## [Transcribed page contents]
BEGIN
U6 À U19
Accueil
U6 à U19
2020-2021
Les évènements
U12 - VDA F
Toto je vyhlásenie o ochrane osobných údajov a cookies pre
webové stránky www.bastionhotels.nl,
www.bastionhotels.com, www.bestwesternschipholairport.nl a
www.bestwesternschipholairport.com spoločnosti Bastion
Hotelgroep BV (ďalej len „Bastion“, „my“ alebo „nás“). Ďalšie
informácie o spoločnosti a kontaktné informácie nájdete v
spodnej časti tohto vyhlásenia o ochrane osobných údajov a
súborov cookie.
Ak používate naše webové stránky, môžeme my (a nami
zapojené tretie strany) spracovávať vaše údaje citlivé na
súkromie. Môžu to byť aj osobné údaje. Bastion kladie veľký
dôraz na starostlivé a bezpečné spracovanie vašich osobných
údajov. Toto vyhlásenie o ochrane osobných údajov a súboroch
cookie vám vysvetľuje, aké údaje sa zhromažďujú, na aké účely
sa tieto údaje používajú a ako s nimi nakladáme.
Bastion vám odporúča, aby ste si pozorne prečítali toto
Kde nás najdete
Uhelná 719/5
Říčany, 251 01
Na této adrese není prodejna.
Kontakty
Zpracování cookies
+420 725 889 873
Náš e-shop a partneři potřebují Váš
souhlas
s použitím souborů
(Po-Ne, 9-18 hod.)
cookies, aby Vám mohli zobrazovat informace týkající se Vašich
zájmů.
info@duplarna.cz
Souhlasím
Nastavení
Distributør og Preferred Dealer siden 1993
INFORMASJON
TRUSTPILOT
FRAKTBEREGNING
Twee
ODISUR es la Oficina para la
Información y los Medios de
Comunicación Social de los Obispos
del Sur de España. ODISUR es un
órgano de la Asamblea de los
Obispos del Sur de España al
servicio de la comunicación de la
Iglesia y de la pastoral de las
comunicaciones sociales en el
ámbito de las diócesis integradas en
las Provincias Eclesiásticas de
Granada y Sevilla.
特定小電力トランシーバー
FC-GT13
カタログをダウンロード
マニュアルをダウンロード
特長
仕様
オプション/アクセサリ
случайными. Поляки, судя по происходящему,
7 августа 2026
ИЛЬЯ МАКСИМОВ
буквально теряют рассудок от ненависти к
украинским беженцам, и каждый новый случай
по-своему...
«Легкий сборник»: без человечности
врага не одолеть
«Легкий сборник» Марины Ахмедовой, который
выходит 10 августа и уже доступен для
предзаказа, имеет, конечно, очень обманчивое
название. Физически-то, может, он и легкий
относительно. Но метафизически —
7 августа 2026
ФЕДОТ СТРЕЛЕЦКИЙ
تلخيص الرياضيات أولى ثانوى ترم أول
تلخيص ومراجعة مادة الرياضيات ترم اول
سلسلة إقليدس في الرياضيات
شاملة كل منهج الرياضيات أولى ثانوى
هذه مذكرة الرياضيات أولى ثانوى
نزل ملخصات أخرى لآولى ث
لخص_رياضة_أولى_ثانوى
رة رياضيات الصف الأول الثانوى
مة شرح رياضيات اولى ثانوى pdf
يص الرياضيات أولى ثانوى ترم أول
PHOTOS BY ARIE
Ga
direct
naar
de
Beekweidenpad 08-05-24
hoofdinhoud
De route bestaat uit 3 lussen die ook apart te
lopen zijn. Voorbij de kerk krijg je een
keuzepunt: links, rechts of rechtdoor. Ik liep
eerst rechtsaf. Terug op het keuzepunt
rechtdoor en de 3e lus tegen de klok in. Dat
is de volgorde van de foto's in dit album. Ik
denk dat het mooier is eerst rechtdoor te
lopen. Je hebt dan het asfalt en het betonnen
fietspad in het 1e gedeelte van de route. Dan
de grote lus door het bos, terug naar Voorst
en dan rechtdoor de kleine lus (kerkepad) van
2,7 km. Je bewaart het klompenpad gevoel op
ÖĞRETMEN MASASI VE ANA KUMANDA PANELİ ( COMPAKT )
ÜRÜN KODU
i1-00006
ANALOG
END
BEGIN
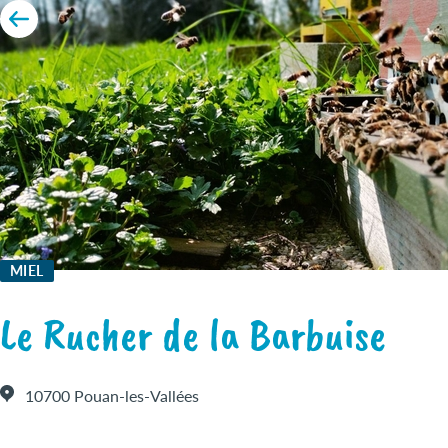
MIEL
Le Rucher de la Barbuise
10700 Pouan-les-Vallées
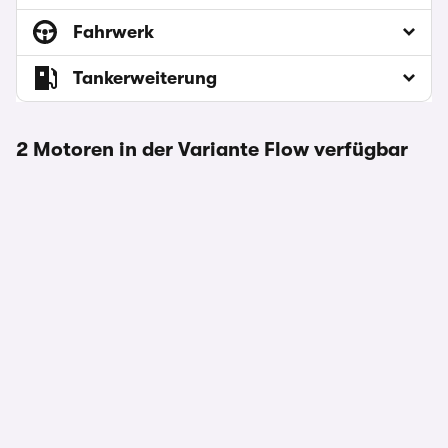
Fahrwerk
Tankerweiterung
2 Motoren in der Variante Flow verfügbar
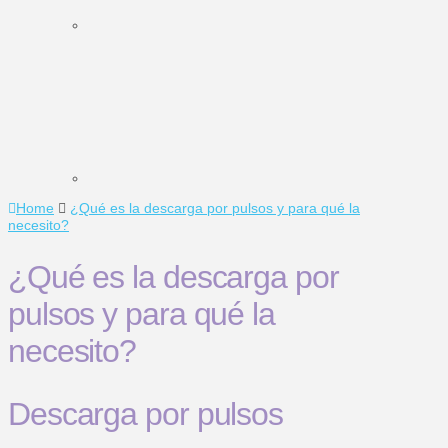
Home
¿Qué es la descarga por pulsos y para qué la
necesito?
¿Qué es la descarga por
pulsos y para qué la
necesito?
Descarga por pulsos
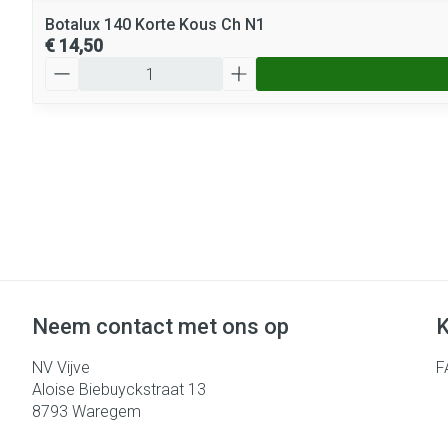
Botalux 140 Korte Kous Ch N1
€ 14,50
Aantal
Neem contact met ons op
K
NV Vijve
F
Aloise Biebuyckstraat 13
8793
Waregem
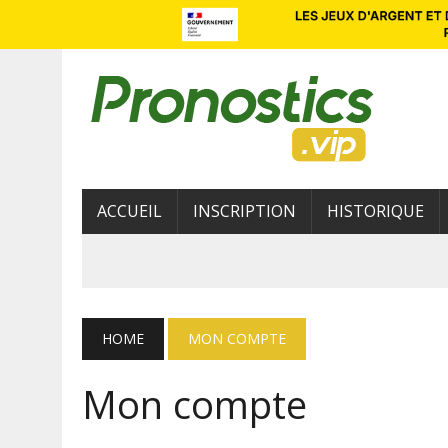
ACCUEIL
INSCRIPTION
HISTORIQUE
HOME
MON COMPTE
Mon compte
END
## [ACTIVITY]
Gather every line in the rows above that contains the word "údaje", and copy each one out in full.

## [ANSWER SECTION]
zapojené tretie strany) spracovávať vaše údaje citlivé na
súkromie. Môžu to byť aj osobné údaje. Bastion kladie veľký
cookie vám vysvetľuje, aké údaje sa zhromažďujú, na aké účely
sa tieto údaje používajú a ako s nimi nakladáme.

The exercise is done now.